Kickboxen würde man ihm gar nicht zutrauen: ein Jungsgesicht, eher schmächtig, mittelgroß. „Als das wegen einer Verletzung nicht mehr ging, musste ich mir was Neues suchen“, begründet Lechner sein Engagement. Nun kämpft er schon seit drei Jahren um Stimmen für die CDU. „Schlüpf in unser berüchtigtes neon-orangenes Trikot und unterstütze uns bei unserem Vorhaben“, steht auf der Homepage, die Lechner für Flachsbarth gebastelt hat. www.flachs-mit.de heißt die Seite.

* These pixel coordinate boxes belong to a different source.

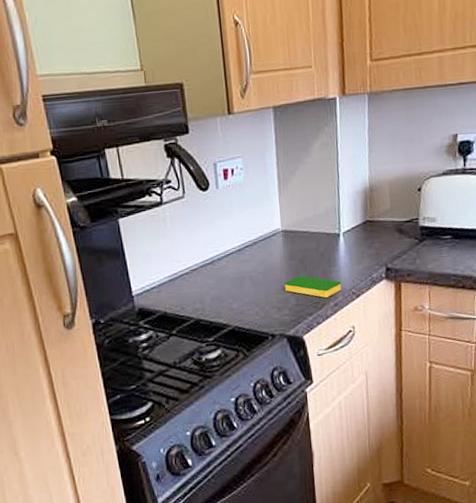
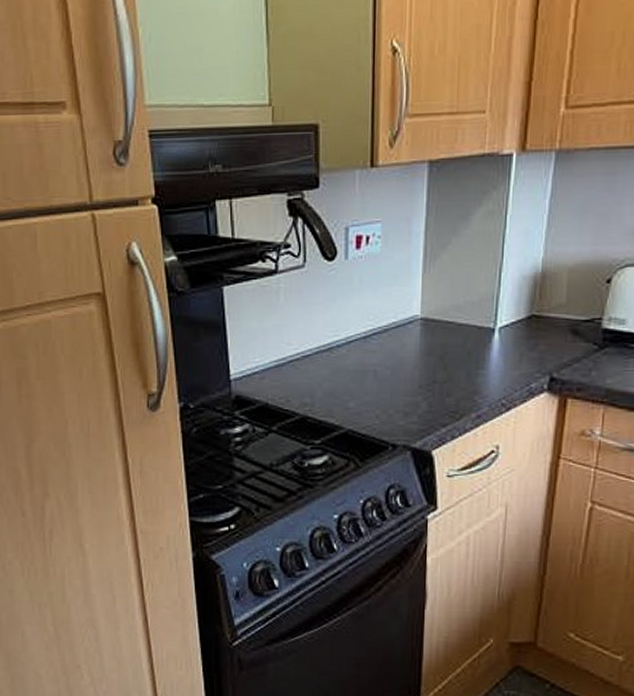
dish sponge: present [285,275,342,298] -> none [417,376,489,406]

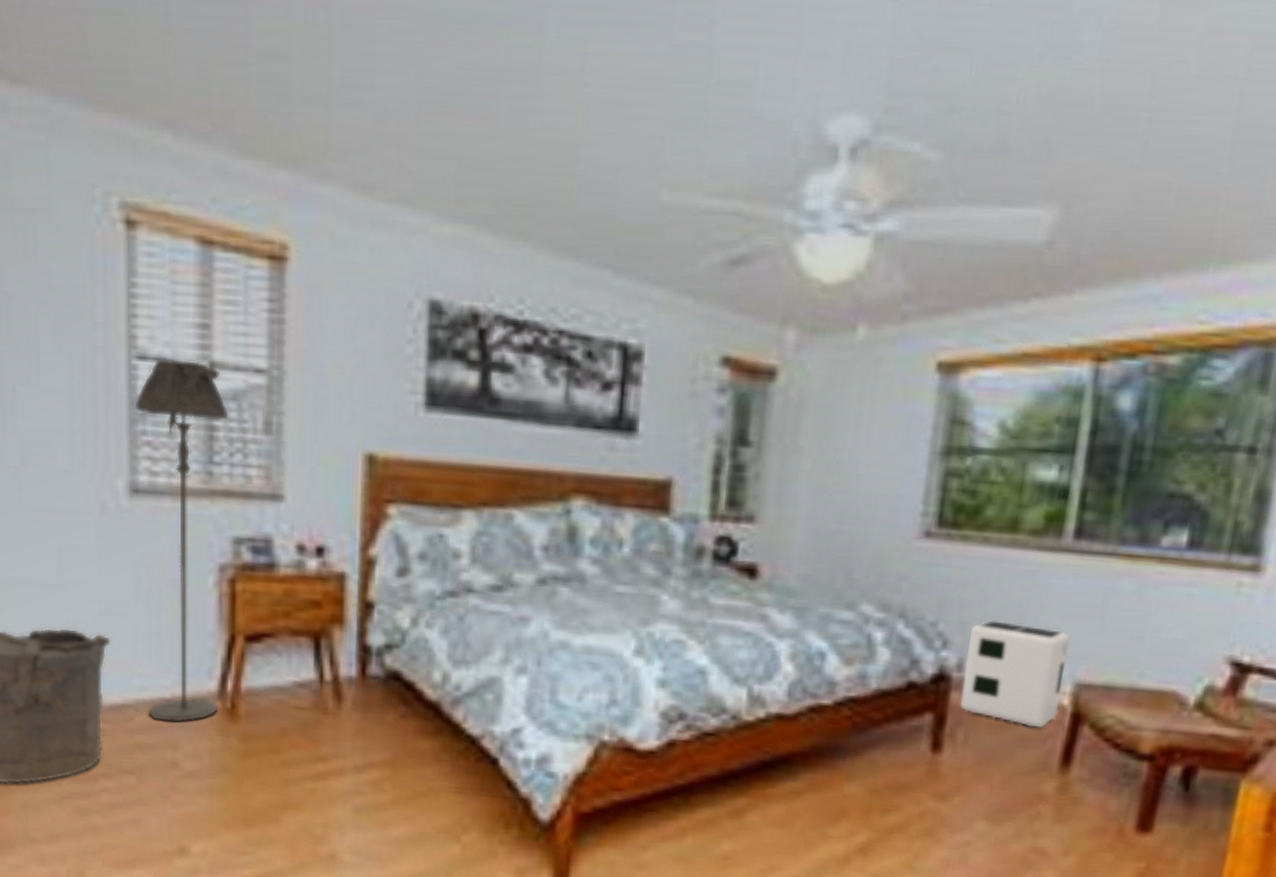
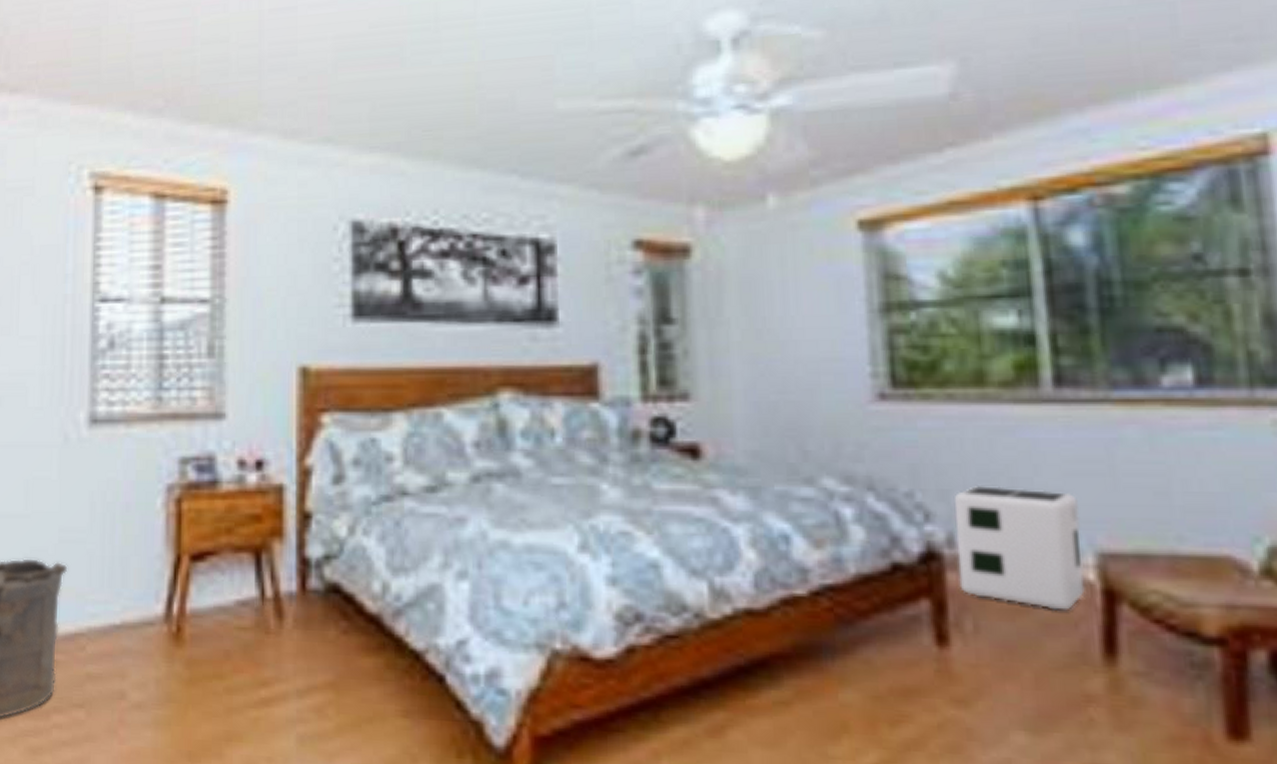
floor lamp: present [134,358,229,723] -> none [96,298,177,650]

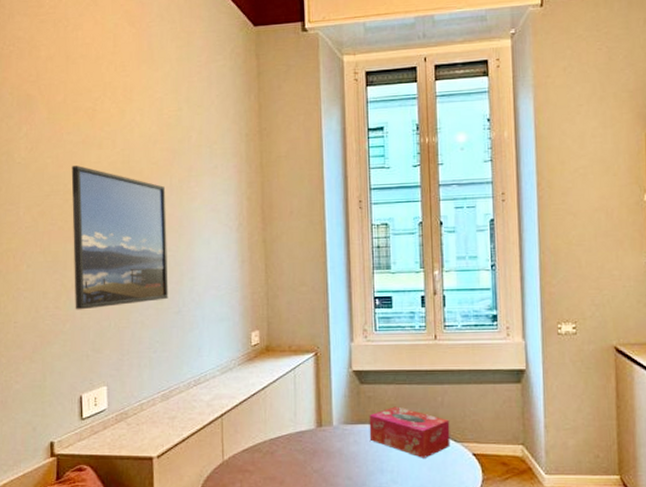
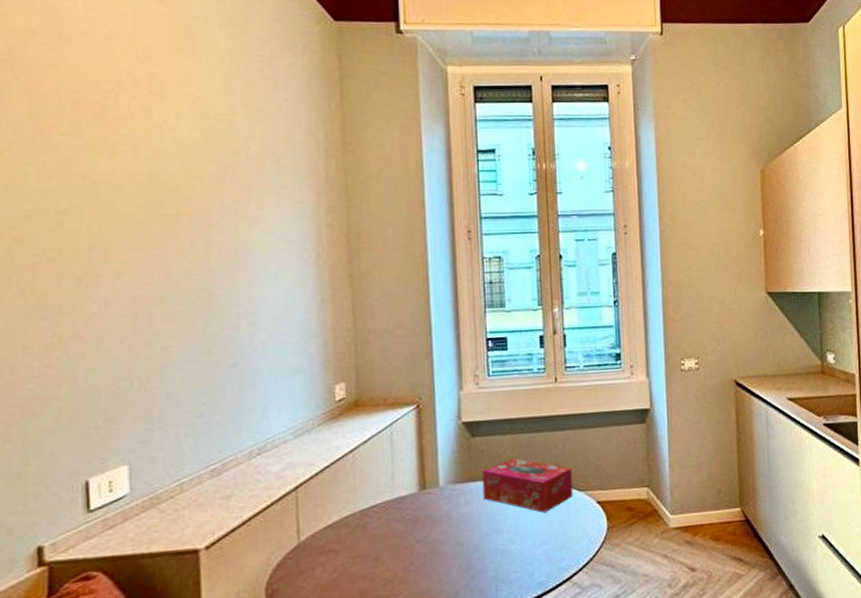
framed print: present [71,166,168,310] -> none [68,177,220,368]

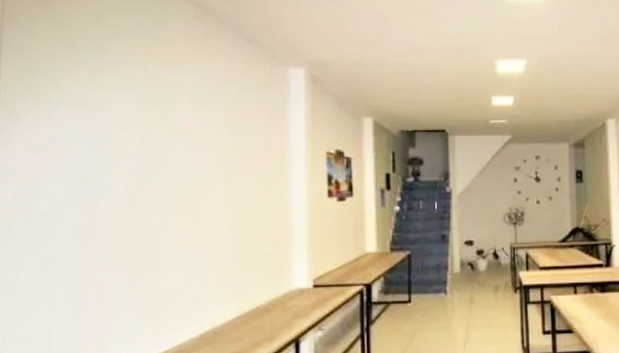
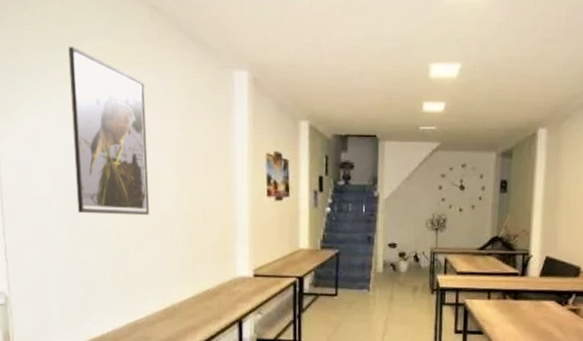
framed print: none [95,45,188,227] -> present [69,46,150,216]

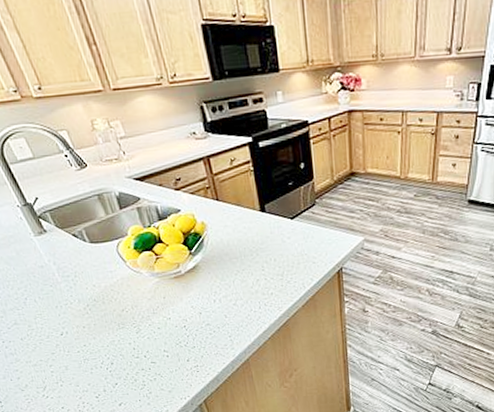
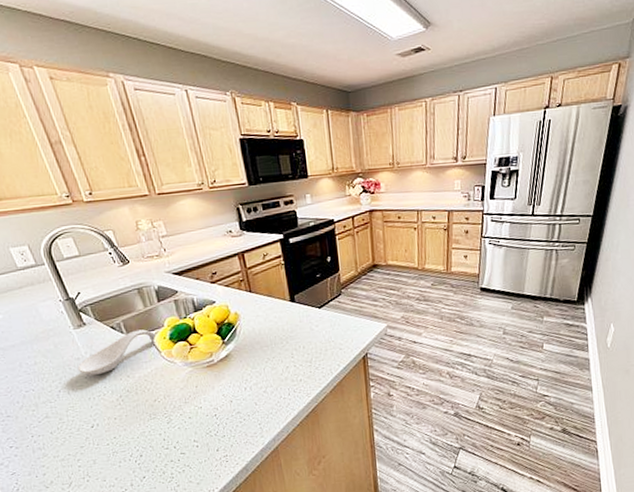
spoon rest: none [41,238,122,284] -> present [77,329,158,375]

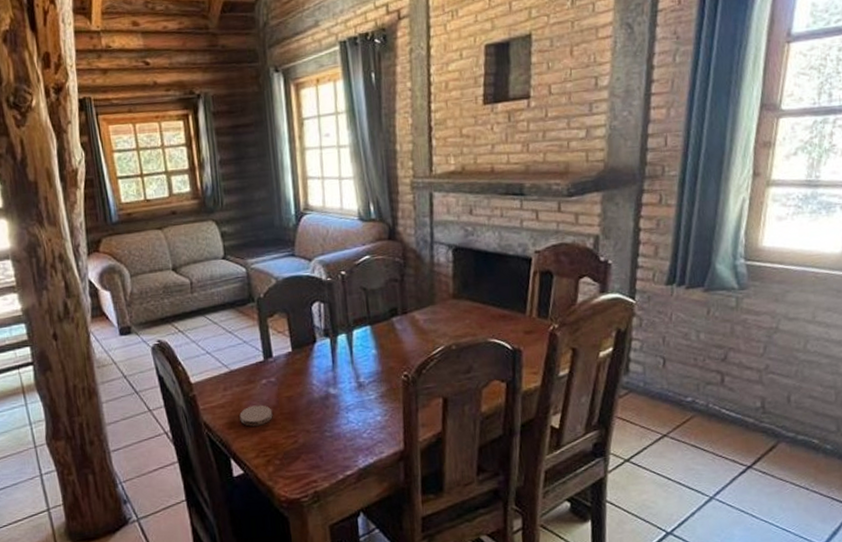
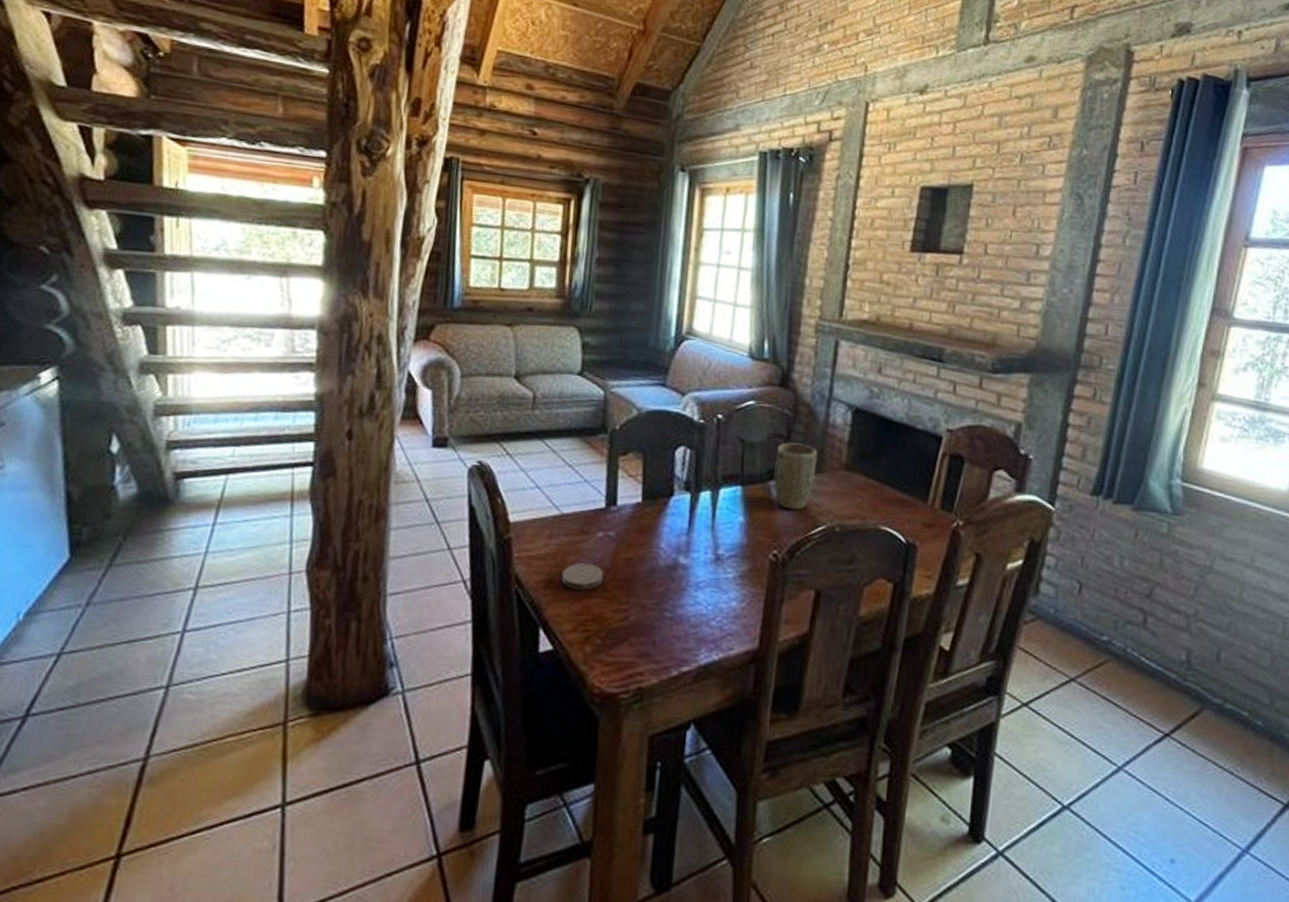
plant pot: none [394,283,429,338] -> present [773,442,817,511]

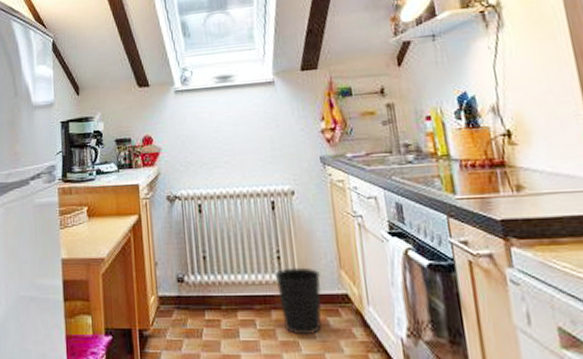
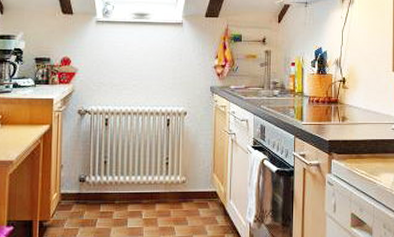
wastebasket: present [275,267,323,336] -> none [162,171,198,223]

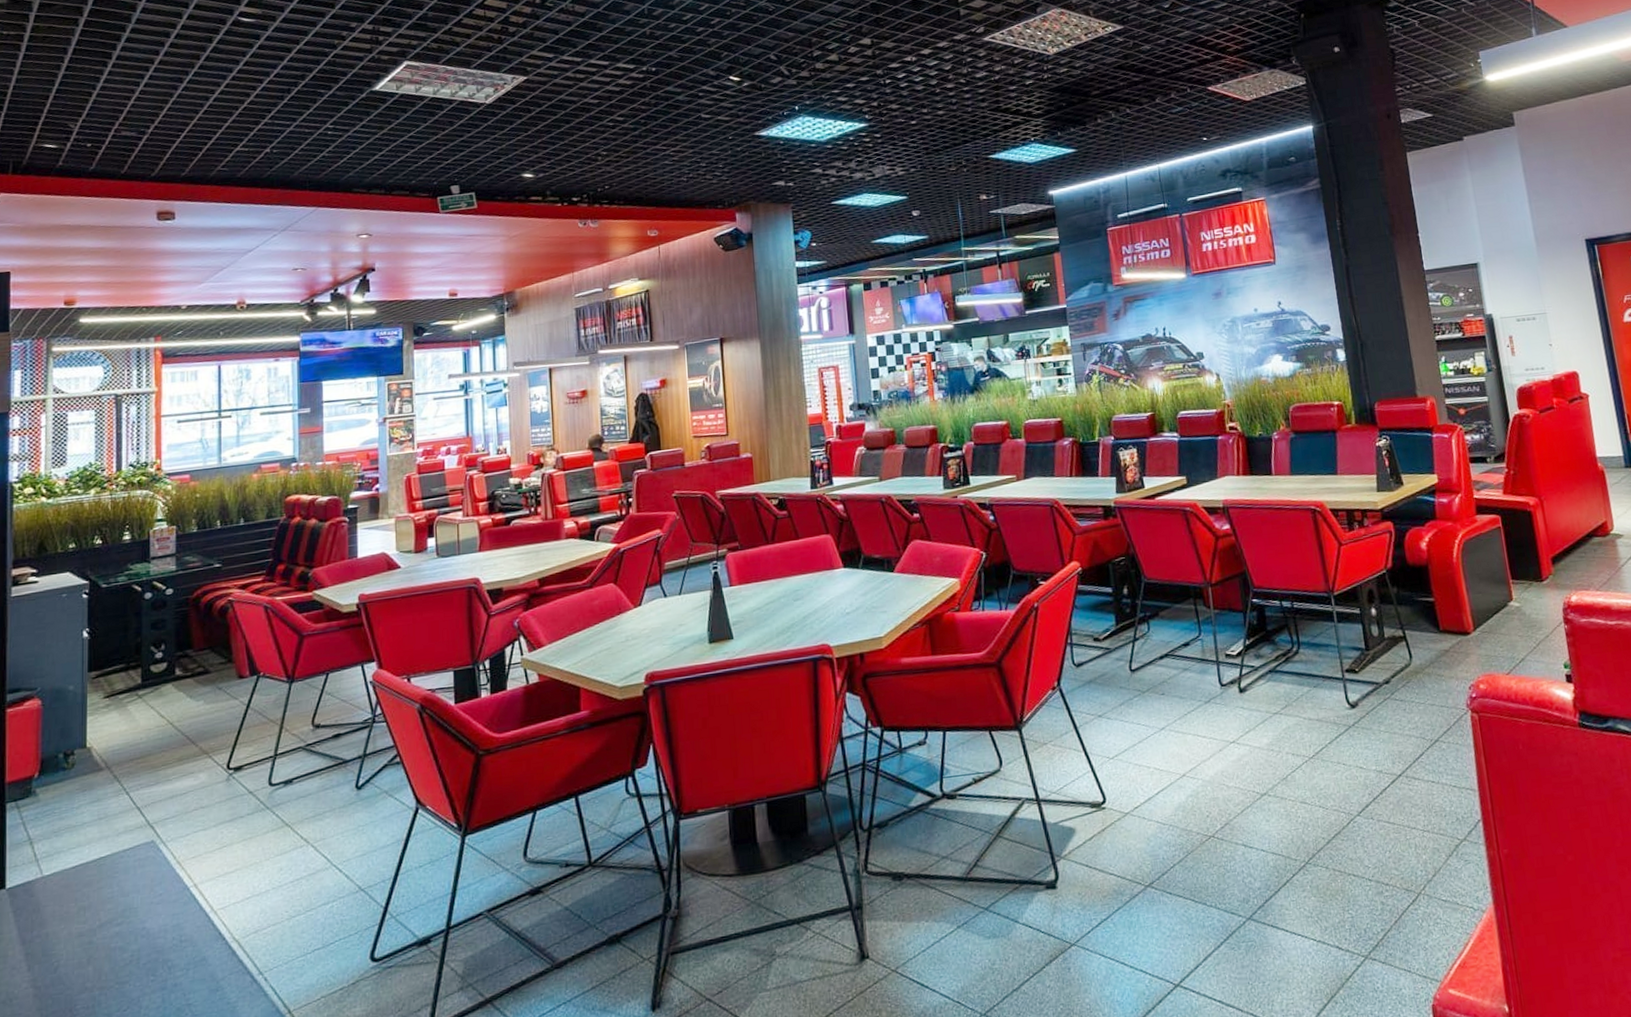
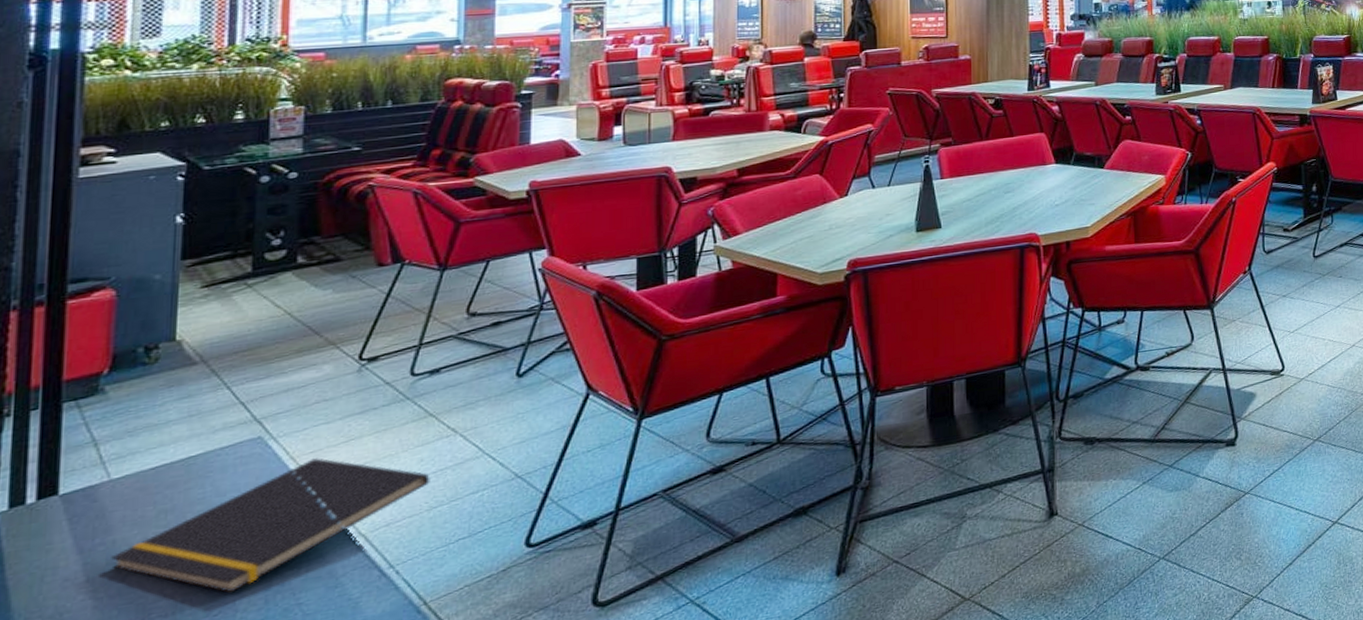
notepad: none [46,862,289,990] -> present [111,457,430,593]

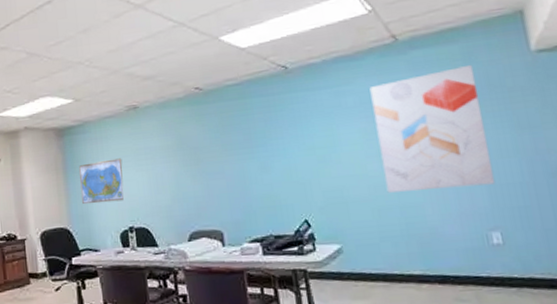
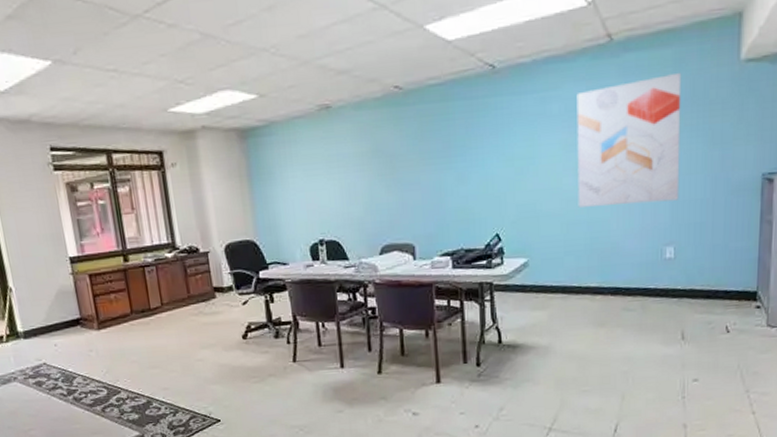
world map: present [79,158,124,204] -> none [265,165,314,215]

Mit TV-Duell-Bingo und Unterstützer-Galerie.

Parteiarbeit ist Basisarbeit. Maria Flachsbarth, 42, stand vor zehn Jahren selbst noch samt Kinderwagen auf dem Marktplatz in Wunstorf, um Wahlkampf zu machen. Inzwischen wird sie als niedersächsische Sozialministerin gehandelt, wenn Ursula von der Leyen nach Berlin wechselt. Der Grund für Flachsbarths Aufstieg ist nicht nur typisch für die CDU. Flachsbarth: „Schreiben Sie ruhig, dass ich eine Quotenfrau bin“. Das Engagement der vielen JU-Jungs und wenigen Mädels findet sie natürlich „super“: „Die bekommen nichts dafür – und es sind viel zu viele, als das sich alle auf die Karriere-Schleimspur in der Partei setzen könnten“.